==== MATERIAL SUPPLIED
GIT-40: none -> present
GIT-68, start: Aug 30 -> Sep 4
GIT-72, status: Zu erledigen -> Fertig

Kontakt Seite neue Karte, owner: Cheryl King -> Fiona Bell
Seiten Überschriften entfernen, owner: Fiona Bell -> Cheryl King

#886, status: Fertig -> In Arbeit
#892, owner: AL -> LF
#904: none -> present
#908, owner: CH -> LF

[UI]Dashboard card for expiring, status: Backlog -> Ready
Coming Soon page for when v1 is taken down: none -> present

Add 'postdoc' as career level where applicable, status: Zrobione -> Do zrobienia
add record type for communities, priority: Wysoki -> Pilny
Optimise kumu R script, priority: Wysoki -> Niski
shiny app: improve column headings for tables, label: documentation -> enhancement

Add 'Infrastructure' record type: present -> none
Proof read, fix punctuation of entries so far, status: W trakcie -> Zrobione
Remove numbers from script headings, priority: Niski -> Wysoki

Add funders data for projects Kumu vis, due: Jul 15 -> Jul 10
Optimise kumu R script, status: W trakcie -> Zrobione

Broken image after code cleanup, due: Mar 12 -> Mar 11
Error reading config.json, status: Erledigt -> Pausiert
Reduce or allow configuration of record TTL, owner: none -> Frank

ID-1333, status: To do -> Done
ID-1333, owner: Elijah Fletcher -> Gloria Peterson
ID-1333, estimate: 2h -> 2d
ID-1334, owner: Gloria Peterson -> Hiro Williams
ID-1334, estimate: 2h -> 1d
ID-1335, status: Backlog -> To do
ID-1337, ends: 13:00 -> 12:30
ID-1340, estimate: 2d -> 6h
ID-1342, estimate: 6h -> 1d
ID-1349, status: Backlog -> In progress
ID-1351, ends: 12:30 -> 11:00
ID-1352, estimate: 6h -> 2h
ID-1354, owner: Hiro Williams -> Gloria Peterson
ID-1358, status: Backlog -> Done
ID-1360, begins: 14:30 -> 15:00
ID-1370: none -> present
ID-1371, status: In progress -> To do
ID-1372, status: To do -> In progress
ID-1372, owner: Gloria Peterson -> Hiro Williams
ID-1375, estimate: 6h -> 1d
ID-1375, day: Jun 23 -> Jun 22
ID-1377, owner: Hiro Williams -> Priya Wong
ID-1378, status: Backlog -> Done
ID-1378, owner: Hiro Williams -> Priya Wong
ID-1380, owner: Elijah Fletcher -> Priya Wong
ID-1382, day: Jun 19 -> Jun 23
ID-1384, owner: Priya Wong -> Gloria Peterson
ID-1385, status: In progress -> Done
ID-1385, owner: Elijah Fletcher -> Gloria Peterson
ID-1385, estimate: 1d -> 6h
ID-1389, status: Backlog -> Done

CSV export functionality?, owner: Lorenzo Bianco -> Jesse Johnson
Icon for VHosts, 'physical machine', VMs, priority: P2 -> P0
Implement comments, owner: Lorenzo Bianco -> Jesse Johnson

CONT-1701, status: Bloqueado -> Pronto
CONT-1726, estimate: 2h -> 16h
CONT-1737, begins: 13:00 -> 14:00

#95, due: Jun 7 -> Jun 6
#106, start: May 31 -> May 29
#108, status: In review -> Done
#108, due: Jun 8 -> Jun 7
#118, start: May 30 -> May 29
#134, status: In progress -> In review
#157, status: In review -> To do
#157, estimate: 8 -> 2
========
- **JOB ITEM**: Transcribe the data exactly.

- **RESPONSE FOR THIS EXERCISE**:
GIT-40: none -> present
GIT-68, start: Aug 30 -> Sep 4
GIT-72, status: Zu erledigen -> Fertig

Kontakt Seite neue Karte, owner: Cheryl King -> Fiona Bell
Seiten Überschriften entfernen, owner: Fiona Bell -> Cheryl King

#886, status: Fertig -> In Arbeit
#892, owner: AL -> LF
#904: none -> present
#908, owner: CH -> LF

[UI]Dashboard card for expiring, status: Backlog -> Ready
Coming Soon page for when v1 is taken down: none -> present

Add 'postdoc' as career level where applicable, status: Zrobione -> Do zrobienia
add record type for communities, priority: Wysoki -> Pilny
Optimise kumu R script, priority: Wysoki -> Niski
shiny app: improve column headings for tables, label: documentation -> enhancement

Add 'Infrastructure' record type: present -> none
Proof read, fix punctuation of entries so far, status: W trakcie -> Zrobione
Remove numbers from script headings, priority: Niski -> Wysoki

Add funders data for projects Kumu vis, due: Jul 15 -> Jul 10
Optimise kumu R script, status: W trakcie -> Zrobione

Broken image after code cleanup, due: Mar 12 -> Mar 11
Error reading config.json, status: Erledigt -> Pausiert
Reduce or allow configuration of record TTL, owner: none -> Frank

ID-1333, status: To do -> Done
ID-1333, owner: Elijah Fletcher -> Gloria Peterson
ID-1333, estimate: 2h -> 2d
ID-1334, owner: Gloria Peterson -> Hiro Williams
ID-1334, estimate: 2h -> 1d
ID-1335, status: Backlog -> To do
ID-1337, ends: 13:00 -> 12:30
ID-1340, estimate: 2d -> 6h
ID-1342, estimate: 6h -> 1d
ID-1349, status: Backlog -> In progress
ID-1351, ends: 12:30 -> 11:00
ID-1352, estimate: 6h -> 2h
ID-1354, owner: Hiro Williams -> Gloria Peterson
ID-1358, status: Backlog -> Done
ID-1360, begins: 14:30 -> 15:00
ID-1370: none -> present
ID-1371, status: In progress -> To do
ID-1372, status: To do -> In progress
ID-1372, owner: Gloria Peterson -> Hiro Williams
ID-1375, estimate: 6h -> 1d
ID-1375, day: Jun 23 -> Jun 22
ID-1377, owner: Hiro Williams -> Priya Wong
ID-1378, status: Backlog -> Done
ID-1378, owner: Hiro Williams -> Priya Wong
ID-1380, owner: Elijah Fletcher -> Priya Wong
ID-1382, day: Jun 19 -> Jun 23
ID-1384, owner: Priya Wong -> Gloria Peterson
ID-1385, status: In progress -> Done
ID-1385, owner: Elijah Fletcher -> Gloria Peterson
ID-1385, estimate: 1d -> 6h
ID-1389, status: Backlog -> Done

CSV export functionality?, owner: Lorenzo Bianco -> Jesse Johnson
Icon for VHosts, 'physical machine', VMs, priority: P2 -> P0
Implement comments, owner: Lorenzo Bianco -> Jesse Johnson

CONT-1701, status: Bloqueado -> Pronto
CONT-1726, estimate: 2h -> 16h
CONT-1737, begins: 13:00 -> 14:00

#95, due: Jun 7 -> Jun 6
#106, start: May 31 -> May 29
#108, status: In review -> Done
#108, due: Jun 8 -> Jun 7
#118, start: May 30 -> May 29
#134, status: In progress -> In review
#157, status: In review -> To do
#157, estimate: 8 -> 2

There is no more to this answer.